PROMPT: Tally the lines in the entries below where the string "Káposztafélék" occurs. Reply with the total alone.

----------------------------------------

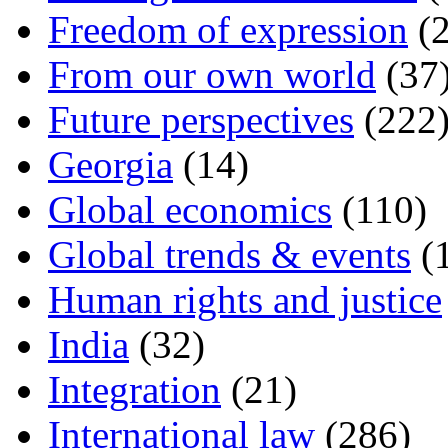
Freedom of expression
(2
From our own world
(37
Future perspectives
(222
Georgia
(14)
Global economics
(110)
Global trends & events
(
Human rights and justice
India
(32)
Integration
(21)
International law
(286)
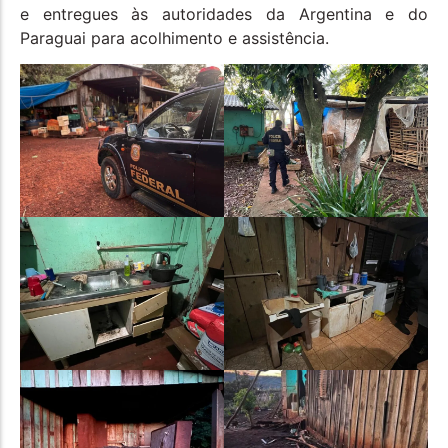
e entregues às autoridades da Argentina e do
Paraguai para acolhimento e assistência.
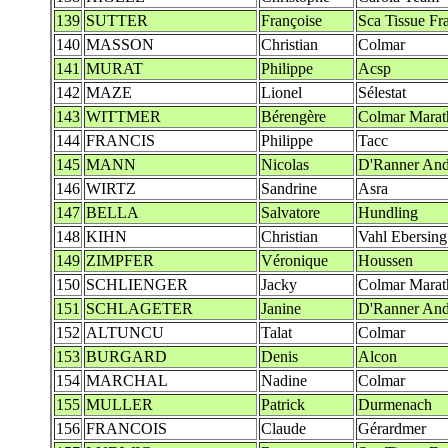
139
SUTTER
Françoise
Sca Tissue Fr
140
MASSON
Christian
Colmar
141
MURAT
Philippe
Acsp
142
MAZE
Lionel
Sélestat
143
WITTMER
Bérengère
Colmar Marat
144
FRANCIS
Philippe
Tacc
145
MANN
Nicolas
D'Ranner And
146
WIRTZ
Sandrine
Asra
147
BELLA
Salvatore
Hundling
148
KIHN
Christian
Vahl Ebersing
149
ZIMPFER
Véronique
Houssen
150
SCHLIENGER
Jacky
Colmar Marat
151
SCHLAGETER
Janine
D'Ranner And
152
ALTUNCU
Talat
Colmar
153
BURGARD
Denis
Alcon
154
MARCHAL
Nadine
Colmar
155
MULLER
Patrick
Durmenach
156
FRANCOIS
Claude
Gérardmer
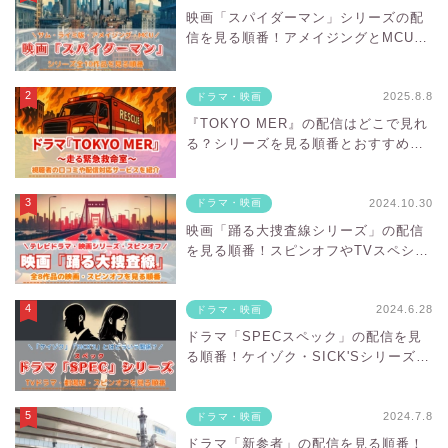
映画「スパイダーマン」シリーズの配
信を見る順番！アメイジングとMCUの
違いや対応サブスクを紹介
2025.8.8
ドラマ・映画
『TOKYO MER』の配信はどこで見れ
る？シリーズを見る順番とおすすめサ
ブスクを紹介
2024.10.30
ドラマ・映画
映画「踊る大捜査線シリーズ」の配信
を見る順番！スピンオフやTVスペシャ
ルの対応サブスクを紹介
2024.6.28
ドラマ・映画
ドラマ「SPECスペック」の配信を見
る順番！ケイゾク・SICK'Sシリーズの
対応サブスクを紹介
2024.7.8
ドラマ・映画
ドラマ「新参者」の配信を見る順番！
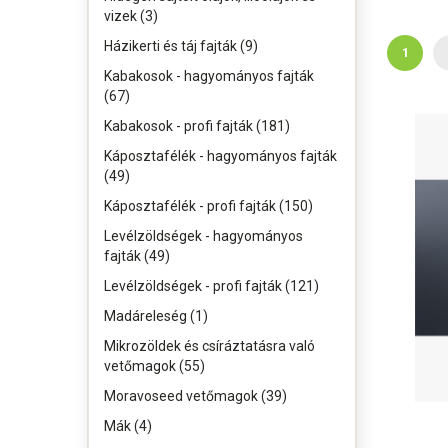
vizek (3)
Házikerti és táj fajták (9)
1
Kabakosok - hagyományos fajták
(67)
Kabakosok - profi fajták (181)
Káposztafélék - hagyományos fajták
(49)
Káposztafélék - profi fajták (150)
Levélzöldségek - hagyományos
fajták (49)
Levélzöldségek - profi fajták (121)
Madáreleség (1)
Mikrozöldek és csíráztatásra való
vetőmagok (55)
Moravoseed vetőmagok (39)
Mák (4)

----------------------------------------

RESPONSE: 2